Search code examples
powershellreplacecharacter

How to avoid newline character from getting replaced with "?" in PowerShell


I'm working on a config installer for a game. I want to make a menu for the user to choose from different colors for certain settings. To change those colors I use a PowerShell command in a batch file to find and replace the relevant text in a specific file. There is no problem with that alone.

In the replacement process, PowerShell also replaces the newline character found in the config file with a "?". That is not intended and I want to avoid that.

The character that gets replaced with a "?" is the following:

I want to exclude that character from getting replaced in the process.

My code looks like that:

powershell -command "& {($p=gc "path.txt");(gc $p\GameConfig\SpecificFile.txt).replace('<col:Default>','<col:Green>') | sc $p\GameConfig\SpecificFile.txt}"

I have already tried to exclude the character like so:

powershell -command "& {($p=gc "path.txt");(gc $p\GameConfig\SpecificFile.txt).replace[↵]::escape('<col:Default>','<col:Green>') | sc $p\GameConfig\SpecificFile.txt}"

That didn't work.

I also tried to revert the replacement process of the newline character like so:

powershell -command "& {($p=gc "path.txt");(gc $p\GameConfig\SpecificFile.txt).replace('<col:Default>','<col:Green>') | sc $p\GameConfig\SpecificFile.txt}"
powershell -command "& {($p=gc "path.txt");(gc $p\GameConfig\SpecificFile.txt).replace('>?<','>↵<') | sc $p\GameConfig\SpecificFile.txt}" 

That didn't work either.

I really need some help. Thanks in advance!

Cheers


Solution

  • tl;dr

    Use the -Encoding parameter of Set-Content (whose built in alias is sc in Windows PowerShell) to specify a Unicode character encoding, to ensure that Unicode characters such as (DOWNWARDS ARROW WITH CORNER LEFTWARDS , U+21B5) are preserved; to use UTF-8 encoding, for instance, add -Encoding utf8:

    powershell -command "$p=gc path.txt; (gc -Encoding utf8 $p\GameConfig\SpecificFile.txt).Replace('<col:Default>','<col:Green>') | sc -Encoding utf8 $p\GameConfig\SpecificFile.txt"
    

    A streamlined reformulation that speeds up processing by reading the file as a whole rather than line by line, using Get-Content's -Raw switch as well as Set-Content's -NoNewLine switch:

    powershell -command "$p=(gc path.txt)+'\GameConfig\SpecificFile.txt'; (gc -Raw -Encoding utf8 $p).Replace('<col:Default>','<col:Green>') | sc -Encoding utf8 -NoNewLine $p"
    

    To instead use UTF-16LE ("Unicode") encoding, use -Encoding Unicode (sic).

    Note:

    • In Window PowerShell, the legacy, ships-with-Windows Windows-only PowerShell edition you're using, this invariably creates a UTF-8 file with a BOM.

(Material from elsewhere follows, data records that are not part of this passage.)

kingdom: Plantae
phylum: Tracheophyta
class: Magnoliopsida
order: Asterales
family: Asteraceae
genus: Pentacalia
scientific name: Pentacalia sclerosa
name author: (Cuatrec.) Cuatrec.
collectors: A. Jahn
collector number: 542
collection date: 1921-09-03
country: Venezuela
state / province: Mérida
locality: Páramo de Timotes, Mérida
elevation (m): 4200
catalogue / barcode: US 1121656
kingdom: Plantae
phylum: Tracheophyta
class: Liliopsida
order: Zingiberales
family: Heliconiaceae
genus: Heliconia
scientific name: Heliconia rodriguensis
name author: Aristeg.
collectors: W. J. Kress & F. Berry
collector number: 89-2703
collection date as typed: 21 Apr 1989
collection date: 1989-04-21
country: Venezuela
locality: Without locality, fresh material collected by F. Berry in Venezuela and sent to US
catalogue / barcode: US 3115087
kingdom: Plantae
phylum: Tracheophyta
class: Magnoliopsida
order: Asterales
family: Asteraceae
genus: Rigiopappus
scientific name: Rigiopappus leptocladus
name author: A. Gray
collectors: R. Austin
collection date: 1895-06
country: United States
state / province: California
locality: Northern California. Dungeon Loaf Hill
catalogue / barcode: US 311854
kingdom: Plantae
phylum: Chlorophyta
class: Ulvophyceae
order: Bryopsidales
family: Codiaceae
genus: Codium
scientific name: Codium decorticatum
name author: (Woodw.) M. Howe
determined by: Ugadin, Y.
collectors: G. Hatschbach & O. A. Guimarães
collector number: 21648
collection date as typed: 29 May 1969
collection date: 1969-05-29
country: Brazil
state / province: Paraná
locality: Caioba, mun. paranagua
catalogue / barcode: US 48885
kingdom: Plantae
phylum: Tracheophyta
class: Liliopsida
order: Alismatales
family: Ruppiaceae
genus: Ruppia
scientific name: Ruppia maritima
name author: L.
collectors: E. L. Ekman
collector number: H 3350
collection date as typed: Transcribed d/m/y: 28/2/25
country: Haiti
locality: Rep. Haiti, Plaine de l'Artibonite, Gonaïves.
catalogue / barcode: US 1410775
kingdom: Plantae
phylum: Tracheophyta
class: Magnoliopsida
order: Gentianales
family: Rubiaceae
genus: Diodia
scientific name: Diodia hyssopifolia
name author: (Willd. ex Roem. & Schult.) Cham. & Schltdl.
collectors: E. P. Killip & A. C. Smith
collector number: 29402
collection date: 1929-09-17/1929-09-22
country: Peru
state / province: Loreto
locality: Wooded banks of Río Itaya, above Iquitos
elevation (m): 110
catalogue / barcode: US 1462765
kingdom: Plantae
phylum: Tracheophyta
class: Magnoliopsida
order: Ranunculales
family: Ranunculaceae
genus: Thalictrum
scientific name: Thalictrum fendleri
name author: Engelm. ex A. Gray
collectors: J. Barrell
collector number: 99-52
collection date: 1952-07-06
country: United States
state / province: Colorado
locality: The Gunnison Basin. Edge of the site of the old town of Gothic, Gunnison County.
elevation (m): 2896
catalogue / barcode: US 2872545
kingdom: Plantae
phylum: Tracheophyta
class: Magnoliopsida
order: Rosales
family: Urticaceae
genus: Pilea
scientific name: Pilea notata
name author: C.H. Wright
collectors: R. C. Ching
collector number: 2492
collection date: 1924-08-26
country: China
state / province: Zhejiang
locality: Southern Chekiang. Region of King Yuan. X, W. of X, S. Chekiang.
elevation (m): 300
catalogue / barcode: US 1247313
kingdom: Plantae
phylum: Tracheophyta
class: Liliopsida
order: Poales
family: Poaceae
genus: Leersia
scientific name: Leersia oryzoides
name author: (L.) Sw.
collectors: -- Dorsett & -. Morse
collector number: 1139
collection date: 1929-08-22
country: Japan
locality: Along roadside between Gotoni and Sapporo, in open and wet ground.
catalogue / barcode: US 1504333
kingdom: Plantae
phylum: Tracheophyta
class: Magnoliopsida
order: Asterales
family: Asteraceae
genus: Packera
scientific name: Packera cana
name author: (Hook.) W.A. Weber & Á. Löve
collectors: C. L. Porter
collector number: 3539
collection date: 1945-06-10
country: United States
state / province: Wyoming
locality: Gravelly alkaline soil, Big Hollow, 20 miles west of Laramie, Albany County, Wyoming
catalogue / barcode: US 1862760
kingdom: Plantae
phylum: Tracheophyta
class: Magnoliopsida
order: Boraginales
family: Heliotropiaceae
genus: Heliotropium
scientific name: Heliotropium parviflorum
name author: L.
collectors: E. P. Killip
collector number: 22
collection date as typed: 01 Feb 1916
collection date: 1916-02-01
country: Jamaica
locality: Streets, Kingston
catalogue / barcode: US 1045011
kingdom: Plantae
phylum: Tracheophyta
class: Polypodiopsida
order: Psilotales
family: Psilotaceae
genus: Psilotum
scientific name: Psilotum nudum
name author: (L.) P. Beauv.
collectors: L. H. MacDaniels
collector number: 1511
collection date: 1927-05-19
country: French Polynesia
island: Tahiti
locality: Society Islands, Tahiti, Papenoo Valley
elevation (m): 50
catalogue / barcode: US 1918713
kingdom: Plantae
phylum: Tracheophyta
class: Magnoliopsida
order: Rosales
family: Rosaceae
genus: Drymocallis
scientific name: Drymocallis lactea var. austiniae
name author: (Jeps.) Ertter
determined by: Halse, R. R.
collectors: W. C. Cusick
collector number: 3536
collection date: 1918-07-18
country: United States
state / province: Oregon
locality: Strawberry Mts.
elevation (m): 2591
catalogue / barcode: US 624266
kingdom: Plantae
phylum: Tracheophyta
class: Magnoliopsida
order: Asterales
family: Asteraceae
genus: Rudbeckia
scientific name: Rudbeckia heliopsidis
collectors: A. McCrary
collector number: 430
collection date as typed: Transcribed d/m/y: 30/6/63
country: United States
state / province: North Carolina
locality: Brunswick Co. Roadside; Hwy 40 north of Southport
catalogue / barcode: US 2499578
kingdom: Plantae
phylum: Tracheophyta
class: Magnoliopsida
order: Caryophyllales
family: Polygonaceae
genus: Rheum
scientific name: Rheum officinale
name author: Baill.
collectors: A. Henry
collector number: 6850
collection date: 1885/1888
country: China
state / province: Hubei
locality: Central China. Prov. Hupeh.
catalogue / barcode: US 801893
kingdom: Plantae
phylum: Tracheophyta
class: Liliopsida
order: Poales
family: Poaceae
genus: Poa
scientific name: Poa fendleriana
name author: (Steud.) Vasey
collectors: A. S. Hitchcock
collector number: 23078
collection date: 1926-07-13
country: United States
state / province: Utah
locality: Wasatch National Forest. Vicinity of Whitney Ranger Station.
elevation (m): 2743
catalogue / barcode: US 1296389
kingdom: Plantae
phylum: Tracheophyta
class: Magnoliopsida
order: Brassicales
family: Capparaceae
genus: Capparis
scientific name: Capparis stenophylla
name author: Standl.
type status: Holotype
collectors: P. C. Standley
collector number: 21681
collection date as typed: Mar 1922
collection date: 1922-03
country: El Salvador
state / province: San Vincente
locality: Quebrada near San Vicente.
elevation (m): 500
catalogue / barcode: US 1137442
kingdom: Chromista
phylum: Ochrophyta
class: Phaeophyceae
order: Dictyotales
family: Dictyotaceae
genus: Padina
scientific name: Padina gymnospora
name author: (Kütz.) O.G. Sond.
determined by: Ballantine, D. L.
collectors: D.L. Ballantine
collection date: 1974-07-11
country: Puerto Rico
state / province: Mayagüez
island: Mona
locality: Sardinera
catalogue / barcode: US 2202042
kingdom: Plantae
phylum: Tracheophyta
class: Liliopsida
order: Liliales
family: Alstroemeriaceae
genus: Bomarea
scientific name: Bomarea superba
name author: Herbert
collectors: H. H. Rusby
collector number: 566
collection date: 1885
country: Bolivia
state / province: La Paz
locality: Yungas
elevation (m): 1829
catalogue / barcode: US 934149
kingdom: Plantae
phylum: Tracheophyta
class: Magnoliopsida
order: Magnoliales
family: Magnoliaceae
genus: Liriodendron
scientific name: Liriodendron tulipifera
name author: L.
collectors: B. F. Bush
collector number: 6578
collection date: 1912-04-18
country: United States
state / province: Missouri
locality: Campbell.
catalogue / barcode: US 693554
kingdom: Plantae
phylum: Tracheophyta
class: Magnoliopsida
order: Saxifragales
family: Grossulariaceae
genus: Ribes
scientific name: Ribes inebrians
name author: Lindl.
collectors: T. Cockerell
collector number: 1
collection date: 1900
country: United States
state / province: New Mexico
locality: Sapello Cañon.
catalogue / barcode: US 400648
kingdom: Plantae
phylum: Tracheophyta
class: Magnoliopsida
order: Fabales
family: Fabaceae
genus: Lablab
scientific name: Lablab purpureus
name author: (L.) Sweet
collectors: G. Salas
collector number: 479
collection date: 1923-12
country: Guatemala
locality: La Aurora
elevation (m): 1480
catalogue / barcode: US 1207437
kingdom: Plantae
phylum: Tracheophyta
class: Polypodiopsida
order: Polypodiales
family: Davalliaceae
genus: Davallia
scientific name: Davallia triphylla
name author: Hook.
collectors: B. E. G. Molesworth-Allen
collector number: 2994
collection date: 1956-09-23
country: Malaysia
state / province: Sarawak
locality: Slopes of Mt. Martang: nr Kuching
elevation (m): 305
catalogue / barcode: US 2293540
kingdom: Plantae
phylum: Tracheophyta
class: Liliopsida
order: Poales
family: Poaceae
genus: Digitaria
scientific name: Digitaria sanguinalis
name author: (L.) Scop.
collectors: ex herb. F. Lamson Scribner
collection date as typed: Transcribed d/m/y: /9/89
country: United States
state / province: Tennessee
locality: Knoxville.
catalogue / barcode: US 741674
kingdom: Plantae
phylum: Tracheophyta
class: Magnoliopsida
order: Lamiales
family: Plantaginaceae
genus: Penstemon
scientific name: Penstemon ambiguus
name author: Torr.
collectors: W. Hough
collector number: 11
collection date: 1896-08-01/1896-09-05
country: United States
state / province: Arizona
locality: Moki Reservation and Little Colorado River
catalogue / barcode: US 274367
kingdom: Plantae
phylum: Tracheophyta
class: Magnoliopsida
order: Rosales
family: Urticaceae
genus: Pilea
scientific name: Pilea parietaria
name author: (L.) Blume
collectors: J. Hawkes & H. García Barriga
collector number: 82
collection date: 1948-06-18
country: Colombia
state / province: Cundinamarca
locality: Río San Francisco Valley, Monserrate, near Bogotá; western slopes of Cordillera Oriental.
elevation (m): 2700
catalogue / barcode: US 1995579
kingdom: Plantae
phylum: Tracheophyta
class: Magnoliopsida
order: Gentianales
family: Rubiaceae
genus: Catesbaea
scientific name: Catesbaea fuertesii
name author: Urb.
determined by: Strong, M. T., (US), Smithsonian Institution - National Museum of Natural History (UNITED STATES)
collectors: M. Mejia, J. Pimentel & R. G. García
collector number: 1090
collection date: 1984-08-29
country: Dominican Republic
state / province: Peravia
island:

      • If that is undesired, you need a workaround - see this answer.

      • Note that if / once your input files are BOM-less UTF-8 files, you also need to use -Encoding utf8 for reading them properly with Get-Content (whose built-in alias is gc), as used in the command above; without that, the file would be misinterpreted as ANSI-encoded in Windows PowerShell (see next point).

    • By default, Windows PowerShell's Set-Content cmdlet uses ANSI encoding, i.e. the fixed-width 8-bit character encoding associated with your system's legacy system locale (aka language for non-Unicode programs), such as Windows-1252 on US-English systems.

      • Trying to save a Unicode character such as that cannot be represented in such an encoding results in an (ASCII-range) ? character getting saved instead, which is what you saw.

      • Note that the PowerShell (Core) 7+ edition now fortunately consistently defaults to (BOM-less) UTF8.

    • Generally, note that PowerShell's pipelines are not raw byte conduits: text file contents as well as output from external programs are invariably decoded into .NET strings before further processing, so that a Get-Content ... | Set-Content ... pipeline never preserves the original character encoding and instead uses Set-Content's default encoding on writing (unless the -Encoding parameter is used); see this answer for background information.